Na rezystancję tę (poza rezystancją cewki samego przetwornika) składają się szeregowe elementy filtru (cewki dolnoprzepustowe), przewody połączeniowe, jak i rezystancja wyjściowa wzmacniacza (to nie to samo co rekomendowana impedancja podłączanych zespołów głośnikowych!).
Np. współczynnik tłumienia 100 (wartość niemianowana, bo jest stosunkiem dwóch impedancji), w odniesieniu do obciążenia 8 omów, oznacza że rezystancja wyjściowa wzmacniacza wynosi 0,08 omów, co jest wynikiem bardzo dobrym, ale już współczynnik tłumienia 10 to mało, bo oznacza rezystancję 0,8 oma, a taka będzie miała słyszalny wpływ na zachowanie impulsowe głośnika.

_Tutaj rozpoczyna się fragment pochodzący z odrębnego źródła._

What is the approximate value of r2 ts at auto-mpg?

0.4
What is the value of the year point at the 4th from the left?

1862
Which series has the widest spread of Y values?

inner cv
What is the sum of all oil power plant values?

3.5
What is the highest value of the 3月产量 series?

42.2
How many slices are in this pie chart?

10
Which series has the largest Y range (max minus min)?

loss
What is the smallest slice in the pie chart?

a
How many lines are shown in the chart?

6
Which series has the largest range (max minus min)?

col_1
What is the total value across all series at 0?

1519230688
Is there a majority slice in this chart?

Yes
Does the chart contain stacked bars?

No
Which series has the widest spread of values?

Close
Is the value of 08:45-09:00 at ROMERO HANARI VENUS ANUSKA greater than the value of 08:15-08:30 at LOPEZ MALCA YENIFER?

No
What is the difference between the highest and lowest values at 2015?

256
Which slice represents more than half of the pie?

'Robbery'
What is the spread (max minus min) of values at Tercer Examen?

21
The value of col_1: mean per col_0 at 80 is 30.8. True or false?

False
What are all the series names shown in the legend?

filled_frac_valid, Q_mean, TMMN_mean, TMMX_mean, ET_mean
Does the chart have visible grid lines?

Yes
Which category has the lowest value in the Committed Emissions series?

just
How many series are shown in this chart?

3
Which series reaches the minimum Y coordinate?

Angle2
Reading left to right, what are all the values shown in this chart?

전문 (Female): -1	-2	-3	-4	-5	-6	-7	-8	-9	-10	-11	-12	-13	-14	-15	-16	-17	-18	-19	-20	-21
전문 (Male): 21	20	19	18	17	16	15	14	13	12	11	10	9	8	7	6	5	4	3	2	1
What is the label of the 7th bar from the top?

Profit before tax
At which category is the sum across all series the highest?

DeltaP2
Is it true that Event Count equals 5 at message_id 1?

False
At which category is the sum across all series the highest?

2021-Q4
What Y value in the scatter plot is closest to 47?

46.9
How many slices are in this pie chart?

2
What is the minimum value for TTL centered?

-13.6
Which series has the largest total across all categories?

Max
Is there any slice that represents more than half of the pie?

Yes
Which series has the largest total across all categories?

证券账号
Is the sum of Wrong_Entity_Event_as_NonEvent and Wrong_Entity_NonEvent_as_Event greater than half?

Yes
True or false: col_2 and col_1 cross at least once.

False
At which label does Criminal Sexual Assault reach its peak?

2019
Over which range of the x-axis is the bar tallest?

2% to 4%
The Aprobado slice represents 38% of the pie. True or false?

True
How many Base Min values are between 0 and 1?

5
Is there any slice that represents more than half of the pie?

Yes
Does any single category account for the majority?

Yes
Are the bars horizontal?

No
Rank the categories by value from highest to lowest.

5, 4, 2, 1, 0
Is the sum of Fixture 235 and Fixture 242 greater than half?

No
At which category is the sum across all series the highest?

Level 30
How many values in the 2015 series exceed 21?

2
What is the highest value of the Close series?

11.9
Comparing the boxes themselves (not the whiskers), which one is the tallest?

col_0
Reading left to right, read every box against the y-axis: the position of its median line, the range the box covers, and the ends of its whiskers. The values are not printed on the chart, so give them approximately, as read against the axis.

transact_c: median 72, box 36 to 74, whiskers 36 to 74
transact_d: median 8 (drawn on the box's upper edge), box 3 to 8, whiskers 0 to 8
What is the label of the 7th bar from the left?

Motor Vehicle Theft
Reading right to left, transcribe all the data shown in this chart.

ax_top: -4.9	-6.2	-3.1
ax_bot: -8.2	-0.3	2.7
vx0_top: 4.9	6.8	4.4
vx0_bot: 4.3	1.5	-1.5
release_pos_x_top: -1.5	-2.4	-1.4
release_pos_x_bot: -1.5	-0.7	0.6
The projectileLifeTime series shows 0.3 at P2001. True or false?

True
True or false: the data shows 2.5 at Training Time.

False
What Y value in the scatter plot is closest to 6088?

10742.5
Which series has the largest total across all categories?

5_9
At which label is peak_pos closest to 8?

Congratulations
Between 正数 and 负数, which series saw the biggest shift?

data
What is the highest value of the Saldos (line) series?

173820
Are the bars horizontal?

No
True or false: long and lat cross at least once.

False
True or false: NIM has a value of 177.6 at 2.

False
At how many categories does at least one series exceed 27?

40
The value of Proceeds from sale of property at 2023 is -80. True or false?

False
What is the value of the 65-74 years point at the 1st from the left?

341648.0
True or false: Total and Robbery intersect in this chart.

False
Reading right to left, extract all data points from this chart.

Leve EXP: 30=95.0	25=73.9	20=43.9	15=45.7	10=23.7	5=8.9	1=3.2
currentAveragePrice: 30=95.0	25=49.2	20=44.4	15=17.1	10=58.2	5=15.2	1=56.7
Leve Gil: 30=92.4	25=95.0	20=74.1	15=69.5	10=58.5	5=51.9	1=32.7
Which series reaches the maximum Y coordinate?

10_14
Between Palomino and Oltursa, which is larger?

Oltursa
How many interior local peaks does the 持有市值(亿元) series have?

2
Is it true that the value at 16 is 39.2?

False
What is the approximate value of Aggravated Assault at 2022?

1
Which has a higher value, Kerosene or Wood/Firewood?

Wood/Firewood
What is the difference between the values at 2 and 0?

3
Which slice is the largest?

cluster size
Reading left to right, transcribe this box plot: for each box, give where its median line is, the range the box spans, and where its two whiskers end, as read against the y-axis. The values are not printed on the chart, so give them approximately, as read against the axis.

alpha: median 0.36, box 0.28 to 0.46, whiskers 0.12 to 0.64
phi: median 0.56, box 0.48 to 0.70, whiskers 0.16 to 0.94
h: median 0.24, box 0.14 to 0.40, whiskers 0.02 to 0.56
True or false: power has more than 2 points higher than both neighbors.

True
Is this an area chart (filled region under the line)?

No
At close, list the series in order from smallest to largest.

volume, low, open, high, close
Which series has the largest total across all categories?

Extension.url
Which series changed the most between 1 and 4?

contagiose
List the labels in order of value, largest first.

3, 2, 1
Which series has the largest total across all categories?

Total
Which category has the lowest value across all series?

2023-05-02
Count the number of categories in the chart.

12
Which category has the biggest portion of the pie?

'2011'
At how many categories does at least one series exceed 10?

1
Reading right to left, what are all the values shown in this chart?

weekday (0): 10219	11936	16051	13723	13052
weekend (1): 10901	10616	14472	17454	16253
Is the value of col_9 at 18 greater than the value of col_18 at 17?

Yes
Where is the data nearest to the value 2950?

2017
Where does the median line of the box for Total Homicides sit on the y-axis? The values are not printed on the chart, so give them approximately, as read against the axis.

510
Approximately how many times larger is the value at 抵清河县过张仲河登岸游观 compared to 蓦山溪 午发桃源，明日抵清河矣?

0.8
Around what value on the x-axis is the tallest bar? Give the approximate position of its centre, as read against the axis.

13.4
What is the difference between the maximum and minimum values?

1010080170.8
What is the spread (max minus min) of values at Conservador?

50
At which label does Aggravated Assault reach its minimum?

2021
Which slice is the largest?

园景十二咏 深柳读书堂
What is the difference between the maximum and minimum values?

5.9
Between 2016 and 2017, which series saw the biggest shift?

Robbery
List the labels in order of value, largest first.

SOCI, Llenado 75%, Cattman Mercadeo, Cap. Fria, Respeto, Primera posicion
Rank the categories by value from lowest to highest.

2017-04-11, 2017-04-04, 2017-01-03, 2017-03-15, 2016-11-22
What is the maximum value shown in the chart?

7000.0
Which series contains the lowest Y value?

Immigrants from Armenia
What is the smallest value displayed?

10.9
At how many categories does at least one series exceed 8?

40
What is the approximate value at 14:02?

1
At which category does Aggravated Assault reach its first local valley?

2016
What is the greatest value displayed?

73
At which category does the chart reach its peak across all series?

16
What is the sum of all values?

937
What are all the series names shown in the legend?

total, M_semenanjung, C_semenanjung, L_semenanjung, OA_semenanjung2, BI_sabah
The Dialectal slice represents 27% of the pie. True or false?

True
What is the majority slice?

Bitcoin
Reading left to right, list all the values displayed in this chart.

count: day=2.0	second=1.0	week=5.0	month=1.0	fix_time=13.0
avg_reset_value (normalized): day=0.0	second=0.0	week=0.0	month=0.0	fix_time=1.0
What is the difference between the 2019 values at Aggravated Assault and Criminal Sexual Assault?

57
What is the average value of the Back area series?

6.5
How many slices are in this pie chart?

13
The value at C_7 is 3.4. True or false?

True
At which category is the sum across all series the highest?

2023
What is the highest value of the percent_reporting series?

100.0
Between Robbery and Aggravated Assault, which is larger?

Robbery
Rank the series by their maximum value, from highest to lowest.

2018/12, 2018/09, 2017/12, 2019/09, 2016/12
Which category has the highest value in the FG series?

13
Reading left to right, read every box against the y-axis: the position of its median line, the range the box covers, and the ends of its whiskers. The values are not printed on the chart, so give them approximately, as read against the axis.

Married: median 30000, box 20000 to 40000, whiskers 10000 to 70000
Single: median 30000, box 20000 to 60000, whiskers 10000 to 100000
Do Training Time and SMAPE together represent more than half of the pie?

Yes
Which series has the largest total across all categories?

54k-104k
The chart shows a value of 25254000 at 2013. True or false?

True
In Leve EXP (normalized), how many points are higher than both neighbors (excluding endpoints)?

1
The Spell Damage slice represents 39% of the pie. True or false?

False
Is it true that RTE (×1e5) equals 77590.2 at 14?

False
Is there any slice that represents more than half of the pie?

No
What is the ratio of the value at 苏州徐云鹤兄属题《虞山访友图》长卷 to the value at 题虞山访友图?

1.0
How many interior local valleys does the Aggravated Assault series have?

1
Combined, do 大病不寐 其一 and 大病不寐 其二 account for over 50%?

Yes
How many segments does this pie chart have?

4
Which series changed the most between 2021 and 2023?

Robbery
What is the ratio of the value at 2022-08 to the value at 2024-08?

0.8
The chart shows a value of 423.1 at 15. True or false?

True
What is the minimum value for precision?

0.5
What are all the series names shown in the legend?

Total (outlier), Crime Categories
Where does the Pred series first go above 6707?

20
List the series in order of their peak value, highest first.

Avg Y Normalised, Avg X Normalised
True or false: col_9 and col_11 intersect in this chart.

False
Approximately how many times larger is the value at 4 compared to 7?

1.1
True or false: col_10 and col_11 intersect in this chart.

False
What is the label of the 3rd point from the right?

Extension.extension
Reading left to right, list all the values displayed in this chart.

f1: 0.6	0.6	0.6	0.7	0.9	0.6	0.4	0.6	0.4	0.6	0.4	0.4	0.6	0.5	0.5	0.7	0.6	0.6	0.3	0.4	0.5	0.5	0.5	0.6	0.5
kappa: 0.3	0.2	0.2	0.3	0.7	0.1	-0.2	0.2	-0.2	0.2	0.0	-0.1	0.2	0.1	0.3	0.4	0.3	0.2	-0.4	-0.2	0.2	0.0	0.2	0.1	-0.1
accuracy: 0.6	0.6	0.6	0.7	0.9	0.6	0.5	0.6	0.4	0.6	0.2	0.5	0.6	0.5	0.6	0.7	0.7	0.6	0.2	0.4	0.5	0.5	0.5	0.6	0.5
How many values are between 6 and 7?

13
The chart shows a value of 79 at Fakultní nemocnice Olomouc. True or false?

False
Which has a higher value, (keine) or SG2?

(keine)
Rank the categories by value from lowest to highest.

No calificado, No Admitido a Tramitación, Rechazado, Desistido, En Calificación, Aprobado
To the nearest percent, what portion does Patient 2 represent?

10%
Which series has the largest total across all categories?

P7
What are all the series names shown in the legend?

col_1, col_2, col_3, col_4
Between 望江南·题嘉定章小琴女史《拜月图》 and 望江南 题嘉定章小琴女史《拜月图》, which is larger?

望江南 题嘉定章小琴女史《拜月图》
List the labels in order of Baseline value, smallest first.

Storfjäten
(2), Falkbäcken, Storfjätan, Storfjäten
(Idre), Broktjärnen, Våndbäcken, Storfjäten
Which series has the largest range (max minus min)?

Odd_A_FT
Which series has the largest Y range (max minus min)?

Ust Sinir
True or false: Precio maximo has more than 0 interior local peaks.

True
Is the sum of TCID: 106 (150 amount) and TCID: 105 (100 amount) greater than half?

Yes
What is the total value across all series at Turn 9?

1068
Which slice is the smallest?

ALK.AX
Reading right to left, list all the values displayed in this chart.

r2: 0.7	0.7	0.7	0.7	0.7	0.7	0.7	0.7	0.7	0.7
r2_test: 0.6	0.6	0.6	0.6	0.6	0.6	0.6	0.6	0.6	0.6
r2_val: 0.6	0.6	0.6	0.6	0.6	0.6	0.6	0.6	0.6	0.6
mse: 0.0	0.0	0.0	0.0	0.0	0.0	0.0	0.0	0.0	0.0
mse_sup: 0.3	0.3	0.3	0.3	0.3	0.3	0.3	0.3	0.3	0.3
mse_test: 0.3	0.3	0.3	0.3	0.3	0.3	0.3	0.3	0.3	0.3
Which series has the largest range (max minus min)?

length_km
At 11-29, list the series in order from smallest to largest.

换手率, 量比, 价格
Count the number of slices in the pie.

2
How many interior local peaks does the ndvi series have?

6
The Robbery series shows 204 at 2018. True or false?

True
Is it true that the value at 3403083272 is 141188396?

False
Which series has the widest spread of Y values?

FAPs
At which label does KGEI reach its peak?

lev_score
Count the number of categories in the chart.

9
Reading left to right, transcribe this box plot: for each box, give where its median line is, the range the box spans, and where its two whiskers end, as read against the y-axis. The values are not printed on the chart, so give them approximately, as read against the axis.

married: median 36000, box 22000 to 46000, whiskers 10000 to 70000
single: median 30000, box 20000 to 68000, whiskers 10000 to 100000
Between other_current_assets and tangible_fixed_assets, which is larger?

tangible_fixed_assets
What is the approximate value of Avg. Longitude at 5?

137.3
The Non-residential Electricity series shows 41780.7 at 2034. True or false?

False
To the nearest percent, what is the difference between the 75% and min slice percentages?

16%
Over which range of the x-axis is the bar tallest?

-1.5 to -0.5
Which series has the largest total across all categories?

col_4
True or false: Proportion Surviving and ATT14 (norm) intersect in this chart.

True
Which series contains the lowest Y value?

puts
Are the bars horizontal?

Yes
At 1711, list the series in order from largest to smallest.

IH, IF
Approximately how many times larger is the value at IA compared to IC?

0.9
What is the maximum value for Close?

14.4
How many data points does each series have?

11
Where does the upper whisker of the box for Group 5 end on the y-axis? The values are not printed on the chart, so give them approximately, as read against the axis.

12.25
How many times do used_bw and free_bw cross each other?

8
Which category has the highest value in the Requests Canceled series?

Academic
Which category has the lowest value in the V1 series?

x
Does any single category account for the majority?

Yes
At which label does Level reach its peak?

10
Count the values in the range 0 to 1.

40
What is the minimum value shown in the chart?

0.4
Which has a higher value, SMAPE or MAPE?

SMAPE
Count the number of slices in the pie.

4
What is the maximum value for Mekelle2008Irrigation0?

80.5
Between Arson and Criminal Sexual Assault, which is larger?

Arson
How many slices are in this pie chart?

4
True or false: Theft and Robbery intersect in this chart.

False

Z powodów konstrukcyjnych (transformatory wyjściowe) większość wzmacniaczy lampowych ma wysokie impedancje wyjściowe, a więc niskie współczynniki tłumienia, skłaniające do wyboru kolumn o 'szybkim' basie - którego 'spowolnienie' pozostanie w akceptowalnych granicach. Tanie amplitunery również nie brylują tym parametrem, ale najlepsze tranzystorowe końcówki mocy potrafią chwalić się współczynnikiem tłumienia na poziomie kilkuset.